I've got a question about backhoes. I'm new to the forum, so please feel free to tell me if I'm in the wrong place ... 

I've got an opportunity to purchase a CAT 420D with relatively low hours: *422*. The machine is an '02 model, but I don't know much more than that at this time. As I have a narrow window of opportunity here, I need to know what to look for when I inspect the unit.

I fully understand that smoke, knocking, hydraulic leaks, tire condition and the overall appearance of the machine are things to look for. But what about more technical factors like the pins and bushings? As I haven't operated a machine like his since childhood -- my Dad was a dairy farmer -- I feel like real rookie now. 

Can anyone explain how to test some of the more technical factors of a machine like this?
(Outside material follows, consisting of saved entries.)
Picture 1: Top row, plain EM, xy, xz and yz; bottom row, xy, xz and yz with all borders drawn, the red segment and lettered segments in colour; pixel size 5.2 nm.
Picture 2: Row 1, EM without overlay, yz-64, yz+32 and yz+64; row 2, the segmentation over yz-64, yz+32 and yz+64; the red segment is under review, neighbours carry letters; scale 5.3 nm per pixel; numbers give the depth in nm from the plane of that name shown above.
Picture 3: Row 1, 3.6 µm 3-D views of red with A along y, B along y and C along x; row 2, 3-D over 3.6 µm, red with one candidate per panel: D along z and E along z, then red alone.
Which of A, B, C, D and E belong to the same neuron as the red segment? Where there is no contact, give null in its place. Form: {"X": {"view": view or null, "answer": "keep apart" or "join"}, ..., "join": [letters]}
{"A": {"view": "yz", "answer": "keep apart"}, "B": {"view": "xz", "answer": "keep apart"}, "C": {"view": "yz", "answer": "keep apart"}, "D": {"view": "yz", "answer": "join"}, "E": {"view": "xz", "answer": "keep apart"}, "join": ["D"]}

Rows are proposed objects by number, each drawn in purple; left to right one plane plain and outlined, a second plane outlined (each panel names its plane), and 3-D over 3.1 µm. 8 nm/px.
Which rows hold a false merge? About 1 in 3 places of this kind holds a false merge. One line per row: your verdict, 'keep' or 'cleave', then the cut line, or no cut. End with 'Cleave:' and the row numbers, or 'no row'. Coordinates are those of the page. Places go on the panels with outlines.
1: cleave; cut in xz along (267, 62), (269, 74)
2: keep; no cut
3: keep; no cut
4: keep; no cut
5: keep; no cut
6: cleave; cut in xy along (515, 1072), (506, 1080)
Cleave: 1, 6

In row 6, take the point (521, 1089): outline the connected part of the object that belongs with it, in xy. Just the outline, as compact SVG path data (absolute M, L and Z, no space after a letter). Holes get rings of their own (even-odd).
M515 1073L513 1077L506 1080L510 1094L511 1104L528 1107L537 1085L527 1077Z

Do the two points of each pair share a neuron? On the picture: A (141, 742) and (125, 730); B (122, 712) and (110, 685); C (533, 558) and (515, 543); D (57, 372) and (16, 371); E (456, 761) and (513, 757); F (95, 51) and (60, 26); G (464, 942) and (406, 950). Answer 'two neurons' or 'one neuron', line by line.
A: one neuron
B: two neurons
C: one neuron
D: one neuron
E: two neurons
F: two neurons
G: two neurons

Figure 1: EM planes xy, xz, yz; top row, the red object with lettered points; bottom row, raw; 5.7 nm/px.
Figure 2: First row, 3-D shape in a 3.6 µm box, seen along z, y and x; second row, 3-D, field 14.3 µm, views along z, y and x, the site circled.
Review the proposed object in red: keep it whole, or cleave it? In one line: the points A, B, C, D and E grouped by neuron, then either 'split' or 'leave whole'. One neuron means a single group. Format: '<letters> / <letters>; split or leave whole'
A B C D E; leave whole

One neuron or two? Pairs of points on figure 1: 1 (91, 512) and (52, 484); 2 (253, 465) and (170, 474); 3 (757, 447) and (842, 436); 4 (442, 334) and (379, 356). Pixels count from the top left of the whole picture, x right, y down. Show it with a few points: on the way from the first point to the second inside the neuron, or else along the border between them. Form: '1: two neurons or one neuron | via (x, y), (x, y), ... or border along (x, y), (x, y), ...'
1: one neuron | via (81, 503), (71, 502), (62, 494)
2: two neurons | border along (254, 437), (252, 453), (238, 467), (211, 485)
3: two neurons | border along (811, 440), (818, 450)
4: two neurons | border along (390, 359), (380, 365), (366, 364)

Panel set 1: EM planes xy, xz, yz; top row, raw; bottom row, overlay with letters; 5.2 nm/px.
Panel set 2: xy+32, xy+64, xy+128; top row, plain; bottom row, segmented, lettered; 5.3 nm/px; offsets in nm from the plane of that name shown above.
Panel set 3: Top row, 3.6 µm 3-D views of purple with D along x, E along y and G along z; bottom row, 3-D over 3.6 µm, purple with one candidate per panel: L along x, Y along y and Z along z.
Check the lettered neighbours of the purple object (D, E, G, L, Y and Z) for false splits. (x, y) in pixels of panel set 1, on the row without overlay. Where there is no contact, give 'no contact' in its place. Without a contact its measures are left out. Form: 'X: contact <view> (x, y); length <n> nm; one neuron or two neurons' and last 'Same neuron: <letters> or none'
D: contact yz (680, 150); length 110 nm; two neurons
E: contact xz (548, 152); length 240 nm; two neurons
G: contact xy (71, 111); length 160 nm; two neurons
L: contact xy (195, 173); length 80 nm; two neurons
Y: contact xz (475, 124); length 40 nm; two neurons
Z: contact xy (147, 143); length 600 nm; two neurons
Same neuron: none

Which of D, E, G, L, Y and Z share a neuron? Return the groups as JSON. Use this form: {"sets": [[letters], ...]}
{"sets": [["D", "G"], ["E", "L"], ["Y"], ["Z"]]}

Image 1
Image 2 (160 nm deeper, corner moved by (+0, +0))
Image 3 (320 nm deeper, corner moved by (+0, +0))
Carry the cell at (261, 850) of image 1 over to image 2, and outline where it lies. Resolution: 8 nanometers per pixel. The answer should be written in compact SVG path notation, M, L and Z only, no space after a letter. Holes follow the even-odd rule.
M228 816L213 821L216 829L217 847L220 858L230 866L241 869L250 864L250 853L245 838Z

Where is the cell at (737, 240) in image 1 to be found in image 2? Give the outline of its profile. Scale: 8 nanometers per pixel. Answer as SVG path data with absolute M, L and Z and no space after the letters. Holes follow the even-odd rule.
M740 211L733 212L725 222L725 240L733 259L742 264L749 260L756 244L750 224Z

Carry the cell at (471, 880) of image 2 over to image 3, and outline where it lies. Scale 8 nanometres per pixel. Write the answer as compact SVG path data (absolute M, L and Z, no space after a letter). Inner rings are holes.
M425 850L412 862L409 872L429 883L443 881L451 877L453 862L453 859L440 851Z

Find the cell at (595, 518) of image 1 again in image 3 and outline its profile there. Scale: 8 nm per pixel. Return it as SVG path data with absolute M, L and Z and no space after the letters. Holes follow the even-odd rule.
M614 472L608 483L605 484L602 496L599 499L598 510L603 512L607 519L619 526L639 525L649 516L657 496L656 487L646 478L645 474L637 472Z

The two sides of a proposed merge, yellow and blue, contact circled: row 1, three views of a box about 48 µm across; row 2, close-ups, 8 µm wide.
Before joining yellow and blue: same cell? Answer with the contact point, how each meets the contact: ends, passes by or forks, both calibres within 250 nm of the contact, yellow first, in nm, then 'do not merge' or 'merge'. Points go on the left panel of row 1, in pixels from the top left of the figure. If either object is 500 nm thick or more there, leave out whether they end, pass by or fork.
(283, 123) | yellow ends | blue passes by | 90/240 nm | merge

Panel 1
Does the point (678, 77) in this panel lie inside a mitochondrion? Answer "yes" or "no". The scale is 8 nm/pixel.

And by the way, I understand that operating a backhoe and working on one are two entirely different things, so feel free to school me as much as you care to ... I'm all eyes. 

Thanks very much for your words -- they are truly appreciated


----------



## powerjoke (Nov 13, 2004)

420d is it an it (integrated tool carrier) it'll have 2 bucket roll cylenders instead of one in the center, either way no prob just makes it worth a little more, is it extenda hoe, does it have pattern changer does it have 3rd function to front, 4X4, C/H/A,and whole bunch other crap,.....all this only makes a value differ.

Now to the Q'

just make sure all pins are tight by appliyng minor ground press. and looking for slop, make sure the torqu converter is ok by stalling the machine in low gear and with all 4tires on the ground shove into the pile and make sure the diff lock is applied and the tires should break traction about mid throttle, drive it down the road at full speed if poss. just to make sure front kingpins are o.k.. there is other things too but with 400hrs you don't have much to worry about,

i priced a 03 420d it 4X4 C/H/A ext.hoe pilot control with 1100hrs 2 rear buckets for $38,000

go to www.machinerytrader.com and do a detailed AUCTION results search, you can even enter the mach serial and if it was sold at auction it'll tell you who it sold to and how much$


----------